## Directives:
1. From the rugby captaincy article, give again the passage between "That particular camp" and "to wearing red.", inclusive.
2. Answer these questions from the rugby captaincy article:
(a) Who does the article call the obvious candidate to take over as captain?
(b) What is the title of the book O'Driscoll wrote?
(c) Whose friendship does O'Driscoll describe as closer than his friendship with O'Connell?

## Reading text:
With O'Driscoll struggling to match his sky-high standards on the pitch, and away from the game still coming to terms with the tragic loss of his close friend Barry Twomey, he admits in his book  that he feared his place as national captain was under threat.

Paul O'Connell is the obvious candidate to take over should coach Declan Kidney decide for a captaincy change.

"There are journalists calling for the captaincy to be taken off me and given to Paulie for the Six Nations," he wrote in ‘The Test’. "I know I still have the Leinster guys with me, but Munster outnumber us two to one".

That particular camp will be best remembered for Rob Kearney questioning whether the Munster contingent bring the same passion to the green jersey that they show to wearing red.

"Even if the Munster players don't believe it, they definitely think about it. Just having the discussion brings us closer as a squad."

It is however an exchange between O'Driscoll and O'Connell, two of the greatest servants to Irish rugby, which illustrates just why the Limerick man is receiving plaudits near and far for his character as well as playing ability.

In one particular passage, Ireland's record try-scorer admits his friendship with O'Connell "isn't as close as the one I have with Ronan O'Gara" before adding the pair speak on the phone from time to time "to give one another a steer on something or other".

"Away from the Ireland camp we're healthy rivals but I very much enjoy his company off the field and I couldn't have any more respect for him on it."

## Entries:
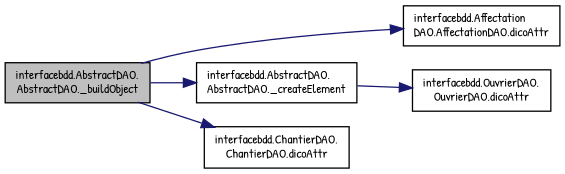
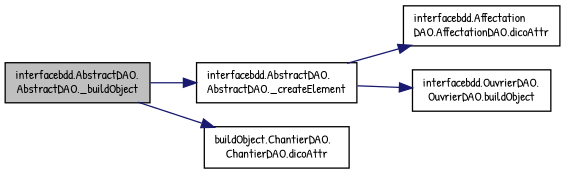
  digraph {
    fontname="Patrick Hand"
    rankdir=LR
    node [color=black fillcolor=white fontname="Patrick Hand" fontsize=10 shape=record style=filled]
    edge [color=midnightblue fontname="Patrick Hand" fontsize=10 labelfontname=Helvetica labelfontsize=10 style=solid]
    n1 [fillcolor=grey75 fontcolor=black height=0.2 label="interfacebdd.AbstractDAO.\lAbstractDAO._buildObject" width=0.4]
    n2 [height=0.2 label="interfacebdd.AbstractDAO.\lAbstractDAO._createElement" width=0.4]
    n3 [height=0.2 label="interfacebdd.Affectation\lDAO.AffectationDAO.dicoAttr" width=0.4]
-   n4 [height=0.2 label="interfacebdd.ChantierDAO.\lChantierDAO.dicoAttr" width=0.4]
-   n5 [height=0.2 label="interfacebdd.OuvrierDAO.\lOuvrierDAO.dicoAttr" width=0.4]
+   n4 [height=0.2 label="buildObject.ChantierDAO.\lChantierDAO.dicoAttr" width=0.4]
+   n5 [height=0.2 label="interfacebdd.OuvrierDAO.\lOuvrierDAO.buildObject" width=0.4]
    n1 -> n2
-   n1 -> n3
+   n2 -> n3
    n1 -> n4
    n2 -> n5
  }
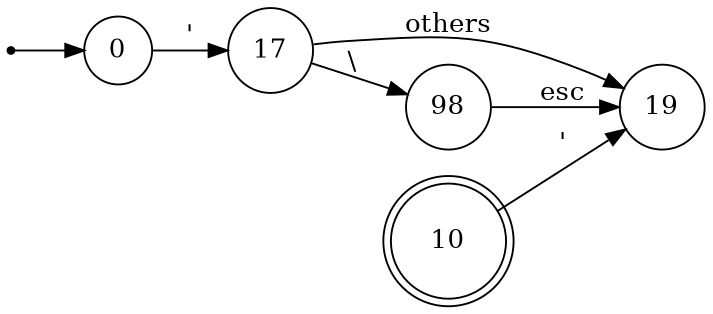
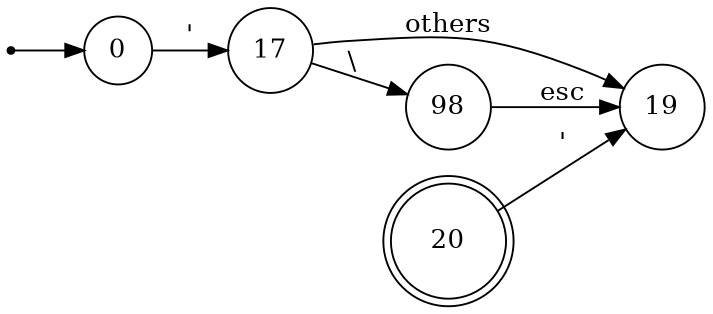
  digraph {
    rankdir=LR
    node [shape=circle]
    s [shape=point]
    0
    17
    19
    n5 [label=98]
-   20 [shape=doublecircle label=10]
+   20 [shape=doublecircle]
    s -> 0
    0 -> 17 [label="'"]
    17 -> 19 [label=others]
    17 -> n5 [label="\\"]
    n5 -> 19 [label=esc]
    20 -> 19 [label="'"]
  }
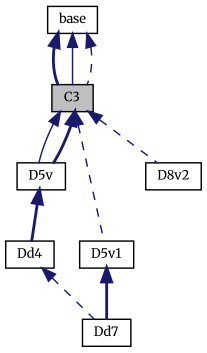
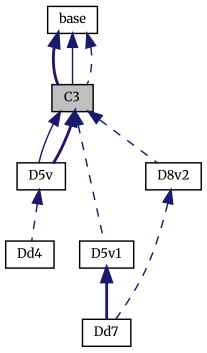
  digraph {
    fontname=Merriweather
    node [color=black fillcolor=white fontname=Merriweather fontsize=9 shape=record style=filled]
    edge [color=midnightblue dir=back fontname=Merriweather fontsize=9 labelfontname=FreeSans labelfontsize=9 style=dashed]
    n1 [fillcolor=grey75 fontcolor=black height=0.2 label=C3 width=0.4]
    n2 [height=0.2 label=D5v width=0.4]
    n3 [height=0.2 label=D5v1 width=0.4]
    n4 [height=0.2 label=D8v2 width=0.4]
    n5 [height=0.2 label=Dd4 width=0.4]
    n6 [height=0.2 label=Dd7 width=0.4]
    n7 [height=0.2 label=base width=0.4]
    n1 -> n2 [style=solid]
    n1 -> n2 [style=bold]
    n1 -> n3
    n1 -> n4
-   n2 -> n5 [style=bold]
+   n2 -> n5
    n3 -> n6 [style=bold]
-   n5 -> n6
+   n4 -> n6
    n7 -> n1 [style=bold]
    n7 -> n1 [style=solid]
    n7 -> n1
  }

## Exercise responses:
1.
That particular camp will be best remembered for Rob Kearney questioning whether the Munster contingent bring the same passion to the green jersey that they show to wearing red.

2.
(a) Paul O'Connell
(b) 'The Test'
(c) Ronan O'Gara